As for a PI-hole… I have read the name more these days concerning network monitoring. But I don’t have a server at home, and then how do I use it when I am on my way elsewhere?

you could configure a vpn on your router at home, so you could permanently be connected to your pi-hole on the go (via vpn).
advantage: using a vpn to your “home-network” prevents possible logging of your data in untrusted wifis and you can always access all services/data in your home-network (depending on your setting)
disadvantage: you use up your mobile-data and your home-data-connection at the same time. and you open up your home-network for possible attacks on the ports used for vpn.

Hi ! Thanks for your post, it made me install NetGuard, Blokada and TrackerControll, to se what was going outside my phone, it was very helpful to me.
On your NetGuard export, is the traffic sorted by app, or like in blokada, you only have a list of domains, and not the app which requested it ?
I’m asking because I’ve seen some pings to google and google’s DNS in Blokada, but I can’t figure out which app they came from…

I have the same problem for PiHole, I would love to use it but I don’t have a server, so I can’t, for the moment… Any Blokada / Netguard alternative for PC ? (but not requiring a server…)

Another question, I can’t find how to buy pro features without google play version, how did you manage to do it ? And how much was it ?

Hi @pili, wonderful to read that you installed Netguard and the other stuff.

In Netguard in the log screen you see the app that triggered the network communication.
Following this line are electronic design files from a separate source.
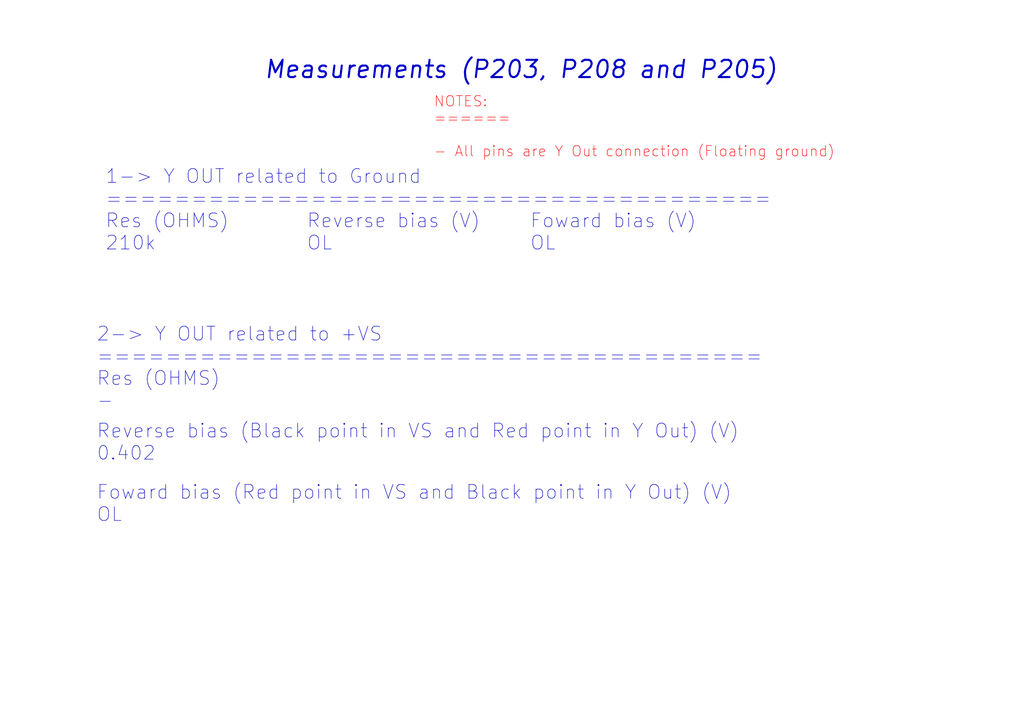
<source format=kicad_sch>
(kicad_sch
	(version 20231120)
	(generator "eeschema")
	(generator_version "8.0")
	(uuid "0688f694-83a4-465d-ad56-82061da3a9e6")
	(paper "A4")
	(title_block
		(title "Y BOARD LG PLASMA TV PANEL")
		(date "2025-03-24")
		(rev "1.0")
		(comment 1 "Author: Fábio Pereira da Silva")
		(comment 2 "Measurements (P203, P208 and P205)")
	)
	(lib_symbols)
	(text "2-> Y OUT related to +VS\n=======================================\nRes (OHMS)\n-"
		(exclude_from_sim no)
		(at 27.94 106.68 0)
		(effects
			(font
				(size 4 4)
			)
			(justify left)
		)
		(uuid "16b762c5-6a36-4a1a-aa97-21caec96cb58")
	)
	(text "Measurements (P203, P208 and P205)"
		(exclude_from_sim no)
		(at 151.13 20.32 0)
		(effects
			(font
				(size 5 5)
				(thickness 0.6)
				(bold yes)
				(italic yes)
			)
		)
		(uuid "241af11a-c0af-4988-a984-3a05aa746c76")
	)
	(text "1-> Y OUT related to Ground\n=======================================\nRes (OHMS)\n210k"
		(exclude_from_sim no)
		(at 30.48 60.96 0)
		(effects
			(font
				(size 4 4)
			)
			(justify left)
		)
		(uuid "b1f15f2c-3c5c-4ec1-b9a9-07ef3aded41a")
	)
	(text "\n\nReverse bias (V)\nOL"
		(exclude_from_sim no)
		(at 88.9 60.96 0)
		(effects
			(font
				(size 4 4)
			)
			(justify left)
		)
		(uuid "b8bbacc1-dc15-4fe7-96a9-474e40f94299")
	)
	(text "\n\nFoward bias (V)\nOL"
		(exclude_from_sim no)
		(at 153.67 60.96 0)
		(effects
			(font
				(size 4 4)
			)
			(justify left)
		)
		(uuid "ba8a3e15-1194-4604-bb30-1ecc8e4bfdab")
	)
	(text "\n\nFoward bias (Red point in VS and Black point in Y Out) (V)\nOL"
		(exclude_from_sim no)
		(at 27.94 139.7 0)
		(effects
			(font
				(size 4 4)
			)
			(justify left)
		)
		(uuid "d8273815-bd7e-419b-b620-bd9894591379")
	)
	(text "\n\nReverse bias (Black point in VS and Red point in Y Out) (V)\n0.402"
		(exclude_from_sim no)
		(at 27.94 121.92 0)
		(effects
			(font
				(size 4 4)
			)
			(justify left)
		)
		(uuid "e5dce6fc-96d2-4293-a602-7858471367b9")
	)
	(text "NOTES:\n======\n\n- All pins are Y Out connection (Floating ground)"
		(exclude_from_sim no)
		(at 125.73 36.83 0)
		(effects
			(font
				(size 3 3)
				(color 255 0 2 1)
			)
			(justify left)
		)
		(uuid "f13d8b3d-8d79-4395-9fa4-a7b499fdf96a")
	)
)

</source>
In the export this information is no longer visible. But in my monitoring days I was able to deduct the app from other network calls surrounding it. If you would analyze the export apart from Netguard, you can look into the log as long as you have not cleared it.

To activate the pro feature of Netguard without Google Play you have to install the apk from Github, see the second post in this thread. Donating more than 1 euro is enough. The donation screen had pre-filled 7.5 euro, that’s what I did.

Net Monitor is one way of associating network connexions with apps making them.

You can presumably use the same sets of blocked addresses with firewalls or DNS sinks on something else, but how will depend on your system. At least on GNU/Linux, you can sandbox programs with something like firejail too.